基調講演

座長
公益財団法人ダノン健康栄養財団 理事長
国家公務員共済組合連合会虎の門病院 名誉院長
東京大学 名誉教授
大内 尉義

ヘルシーエイジング社会の実現を目指して
国際医療福祉大学 副学長
山本 尚子

 日本は世界で最も高齢化が進んだ国ですが、韓国、中国やシンガポールなどの国々においても高
齢化率が急激に上昇しています。高齢化の進展はアジア地域にのみならず世界的な傾向であり、世
界の65歳以上の人口は2021年では7億6,100万人ですが、2050年には16億人を超え世界人口の
16%を占めると推計されています。そして、これらの高齢者の約3分の2はいまでもアフリカ、中南米、
中国やインドなどの開発途上地域に住んでいますが、2050年には65歳以上人口の80%が低中所
得国に住むと予想されています。
 人口構造の変化に対応した保健や社会のシステムを構築することは全ての国が直面する課題で
あるとの共通認識の下、2020年に国連加盟国は「健康長寿の10年(United Nations Decade of
Healthy Ageing 2021-2030)」を決議しました。
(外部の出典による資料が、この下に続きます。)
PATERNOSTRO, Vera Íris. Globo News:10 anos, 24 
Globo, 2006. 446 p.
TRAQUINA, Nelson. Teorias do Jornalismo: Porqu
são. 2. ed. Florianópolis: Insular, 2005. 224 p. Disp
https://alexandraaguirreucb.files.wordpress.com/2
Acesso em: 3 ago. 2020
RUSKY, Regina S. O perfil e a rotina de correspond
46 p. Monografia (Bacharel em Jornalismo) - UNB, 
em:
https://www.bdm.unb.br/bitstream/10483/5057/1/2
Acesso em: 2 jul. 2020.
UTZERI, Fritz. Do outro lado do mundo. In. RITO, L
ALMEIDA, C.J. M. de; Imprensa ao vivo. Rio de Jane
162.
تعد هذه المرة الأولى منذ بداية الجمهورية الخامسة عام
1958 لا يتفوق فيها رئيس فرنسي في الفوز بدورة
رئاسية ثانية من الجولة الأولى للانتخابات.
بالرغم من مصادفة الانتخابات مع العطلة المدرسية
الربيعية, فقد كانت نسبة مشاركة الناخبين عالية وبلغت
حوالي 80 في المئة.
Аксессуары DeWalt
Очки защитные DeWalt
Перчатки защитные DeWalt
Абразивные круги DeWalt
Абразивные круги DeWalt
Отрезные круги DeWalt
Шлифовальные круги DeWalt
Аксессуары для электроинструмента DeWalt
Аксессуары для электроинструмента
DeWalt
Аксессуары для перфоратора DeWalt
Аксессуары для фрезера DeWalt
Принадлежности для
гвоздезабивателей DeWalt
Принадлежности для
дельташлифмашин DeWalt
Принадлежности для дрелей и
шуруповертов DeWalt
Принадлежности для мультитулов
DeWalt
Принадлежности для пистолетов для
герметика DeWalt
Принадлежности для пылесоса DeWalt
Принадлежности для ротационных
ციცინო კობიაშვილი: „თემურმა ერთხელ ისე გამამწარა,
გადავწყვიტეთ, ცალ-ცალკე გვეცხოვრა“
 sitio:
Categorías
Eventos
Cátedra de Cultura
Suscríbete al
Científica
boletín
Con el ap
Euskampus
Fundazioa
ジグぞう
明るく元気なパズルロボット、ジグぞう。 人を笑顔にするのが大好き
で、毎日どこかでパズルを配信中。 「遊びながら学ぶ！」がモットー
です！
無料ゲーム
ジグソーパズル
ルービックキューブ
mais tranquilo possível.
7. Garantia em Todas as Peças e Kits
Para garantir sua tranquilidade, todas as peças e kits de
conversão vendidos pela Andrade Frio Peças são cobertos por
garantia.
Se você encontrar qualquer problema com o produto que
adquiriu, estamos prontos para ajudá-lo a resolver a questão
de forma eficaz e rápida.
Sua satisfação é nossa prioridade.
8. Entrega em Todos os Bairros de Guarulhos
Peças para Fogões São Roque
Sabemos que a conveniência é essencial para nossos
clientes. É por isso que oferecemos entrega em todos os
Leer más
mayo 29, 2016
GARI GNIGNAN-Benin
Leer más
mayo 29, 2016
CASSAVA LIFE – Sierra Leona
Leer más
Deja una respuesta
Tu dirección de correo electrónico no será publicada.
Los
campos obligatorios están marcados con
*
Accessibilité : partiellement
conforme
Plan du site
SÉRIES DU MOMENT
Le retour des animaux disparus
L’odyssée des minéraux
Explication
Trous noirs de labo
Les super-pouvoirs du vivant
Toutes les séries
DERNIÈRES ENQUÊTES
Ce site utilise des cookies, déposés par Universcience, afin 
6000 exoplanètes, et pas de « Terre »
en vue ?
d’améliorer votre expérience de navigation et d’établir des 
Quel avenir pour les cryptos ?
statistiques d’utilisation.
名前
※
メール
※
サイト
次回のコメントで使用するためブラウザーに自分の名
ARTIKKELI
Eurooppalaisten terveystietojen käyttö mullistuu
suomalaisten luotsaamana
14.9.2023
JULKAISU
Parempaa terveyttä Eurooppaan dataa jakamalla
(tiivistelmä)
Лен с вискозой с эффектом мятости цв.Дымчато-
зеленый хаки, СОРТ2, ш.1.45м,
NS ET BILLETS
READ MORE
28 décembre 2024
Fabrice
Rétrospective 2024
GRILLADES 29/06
WHOはHealthy Ageingを「高齢であっても、
満足できる生活状態を可能にする機能的能力(心身の総合的な能力)を作り、維持するプロセス」と
定義し、「病気や脆弱ではないことだけでなく、その人らしく、その人が大切にしていることができるよ
うな環境と機会を作り出すこと」を目指しています。その実現のためにWHOが世界と共に取り組む4
つの柱として、①年齢やエイジングに対する考え方を変える、②高齢者の社会参加や貢献の促進、③
個々のニーズに対応した総合的ケアやプライマリー・へルス・サービスの提供、④介護ケアへのアクセ
ス、を掲げています。
 WHOが掲げるHealthy Ageingへの取り組みは、ライフコース・アプローチを謳っているものの、
高齢者の健康に深く関係する生涯を通じた「食と栄養」や「身体活動・運動」、さらに高齢者の心身の
健康のみならずウエルビーングに関わる社会とのつながりなどが、それぞれ別の枠組みで進められて
いることから、今後これらの取組が「Decade of Healthy Ageing」の中で、総合的、調和的に推進
されること、そしてそれに対する日本の貢献が期待されます。